- [BRIEF]:
Present the lines of the listing below as a Markdown table with the columns "No." and "Text", numbering each row and skipping blank lines. Leave the pictures out of the table.

- [INPUT RECORDS]:
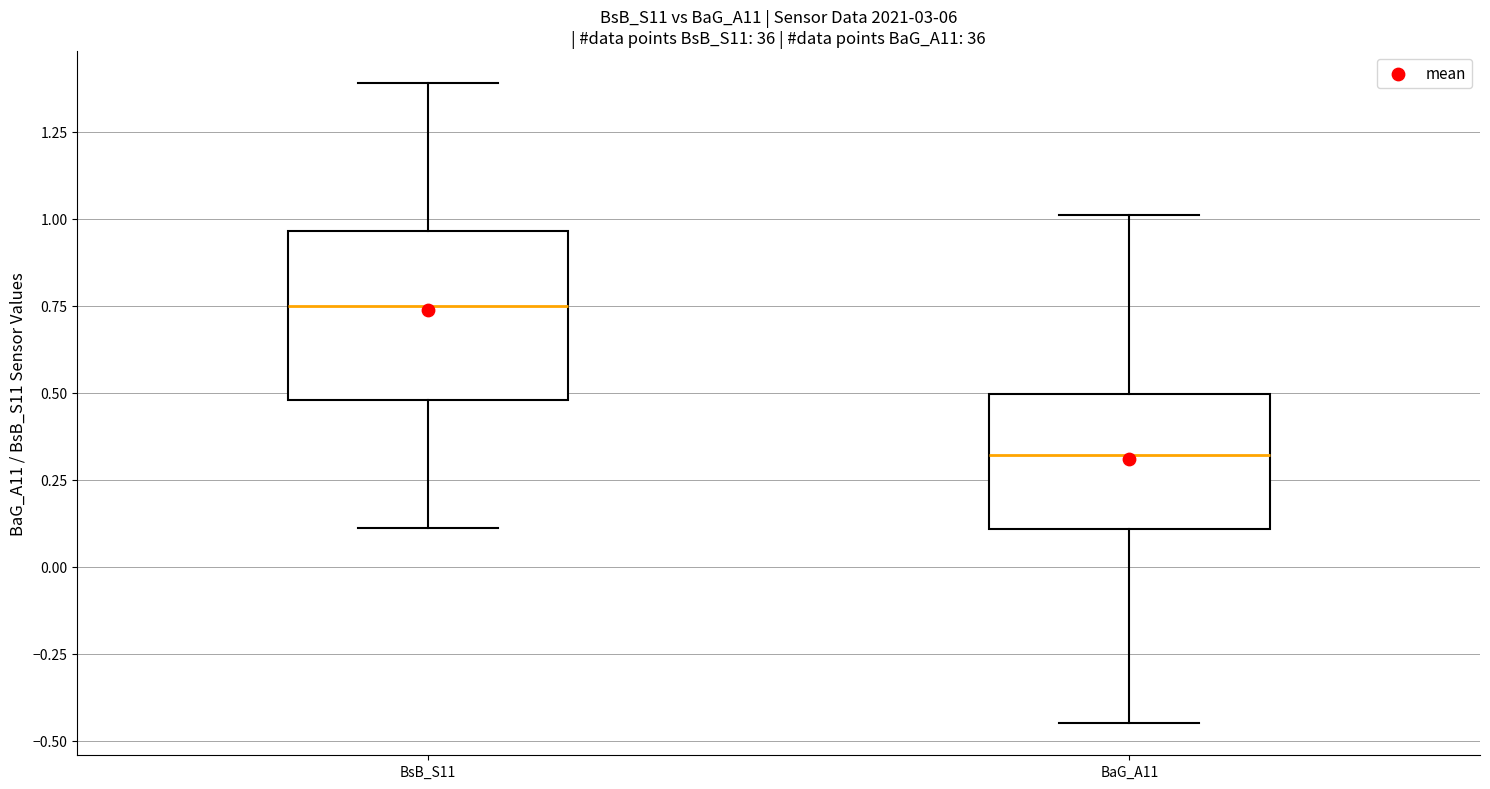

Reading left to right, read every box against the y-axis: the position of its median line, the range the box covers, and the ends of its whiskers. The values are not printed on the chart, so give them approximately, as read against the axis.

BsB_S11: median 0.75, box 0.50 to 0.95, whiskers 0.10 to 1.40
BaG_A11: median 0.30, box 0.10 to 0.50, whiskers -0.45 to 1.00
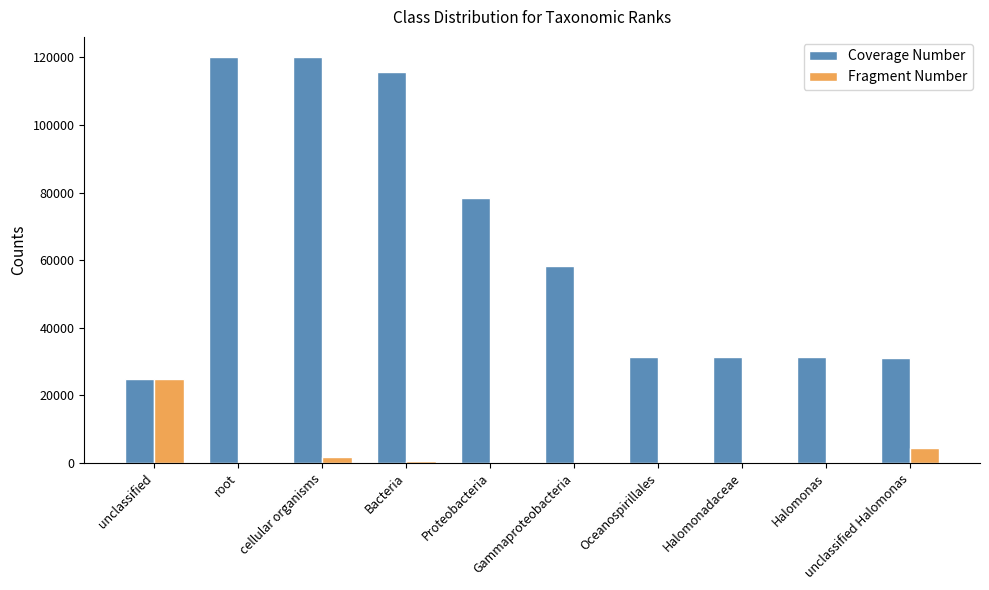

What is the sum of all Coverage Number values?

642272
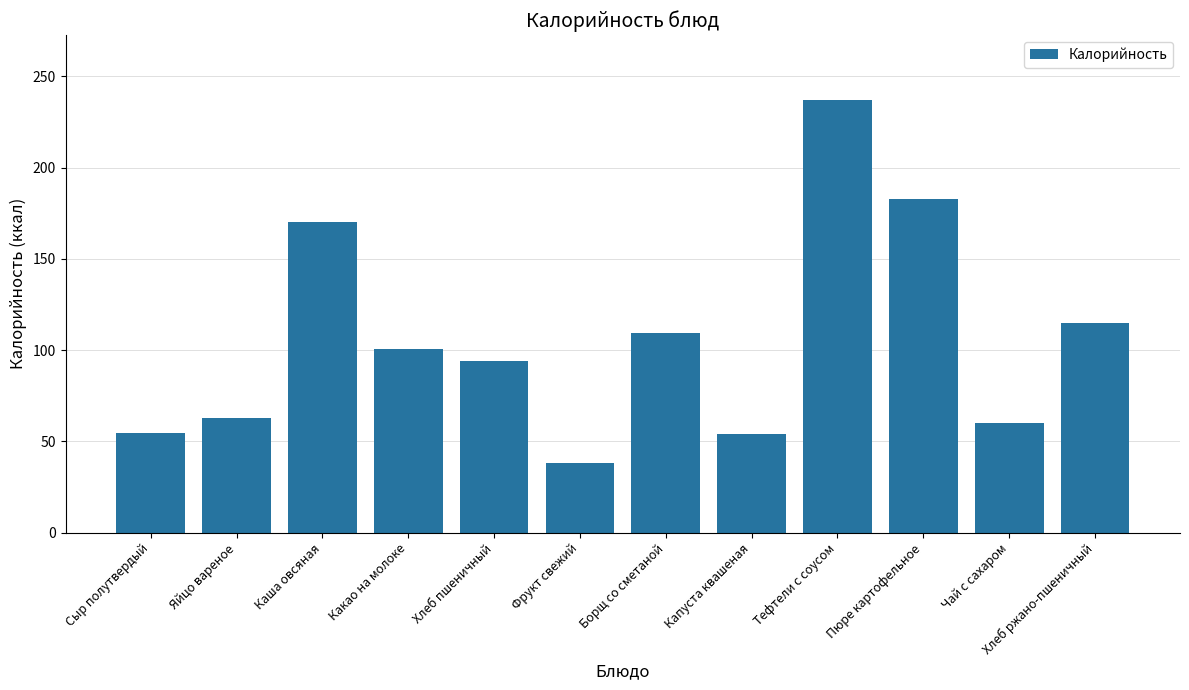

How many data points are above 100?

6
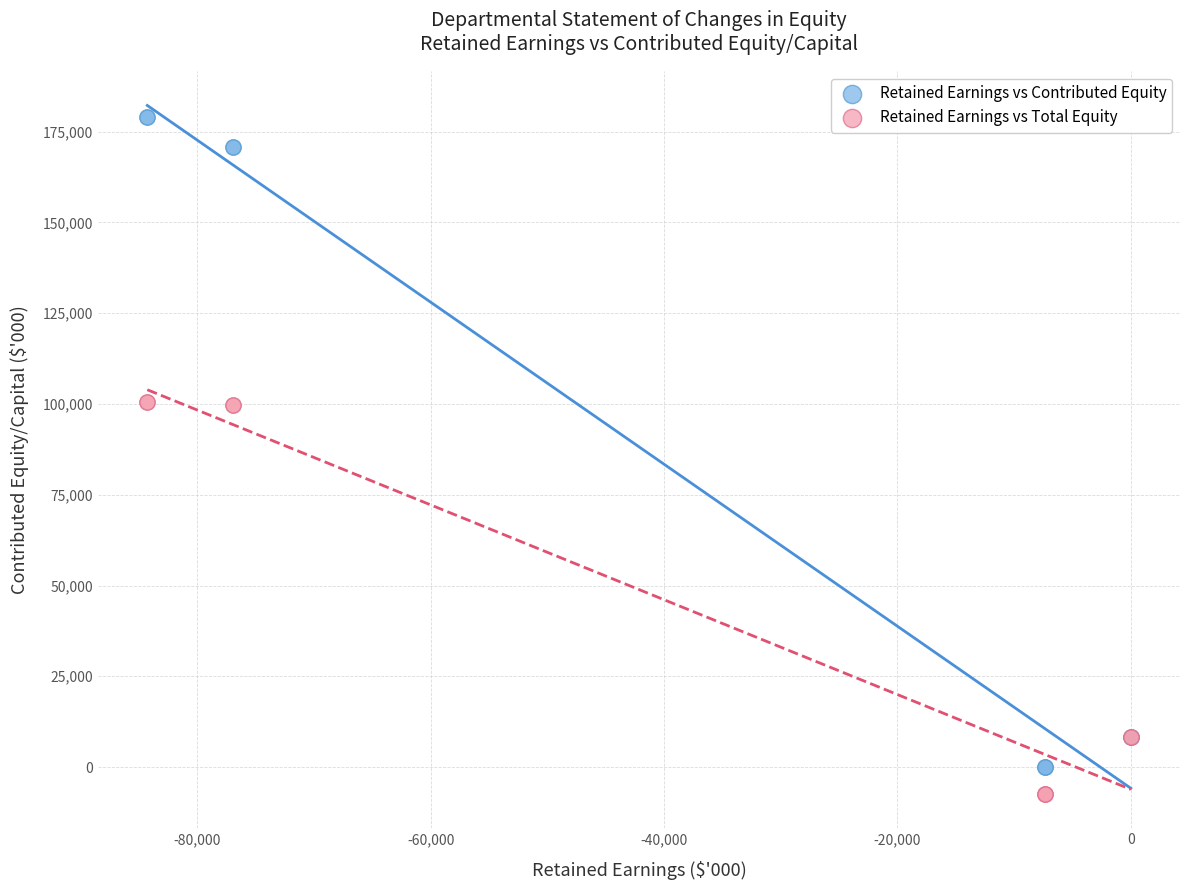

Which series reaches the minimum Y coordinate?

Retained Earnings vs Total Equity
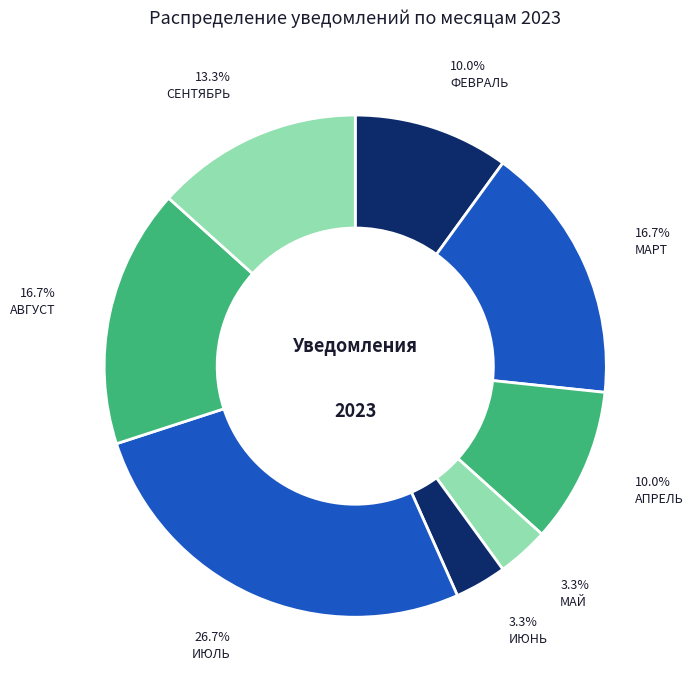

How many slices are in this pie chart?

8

- [EXERCISE ANSWER]:
| No. | Text |
|---|---|
| 1 | Reading left to right, read every box against the y-axis: the position of its median line, the range the box covers, and the ends of its whiskers. The values are not printed on the chart, so give them approximately, as read against the axis. |
| 2 | BsB_S11: median 0.75, box 0.50 to 0.95, whiskers 0.10 to 1.40 |
| 3 | BaG_A11: median 0.30, box 0.10 to 0.50, whiskers -0.45 to 1.00 |
| 4 | What is the sum of all Coverage Number values? |
| 5 | 642272 |
| 6 | How many data points are above 100? |
| 7 | 6 |
| 8 | Which series reaches the minimum Y coordinate? |
| 9 | Retained Earnings vs Total Equity |
| 10 | How many slices are in this pie chart? |
| 11 | 8 |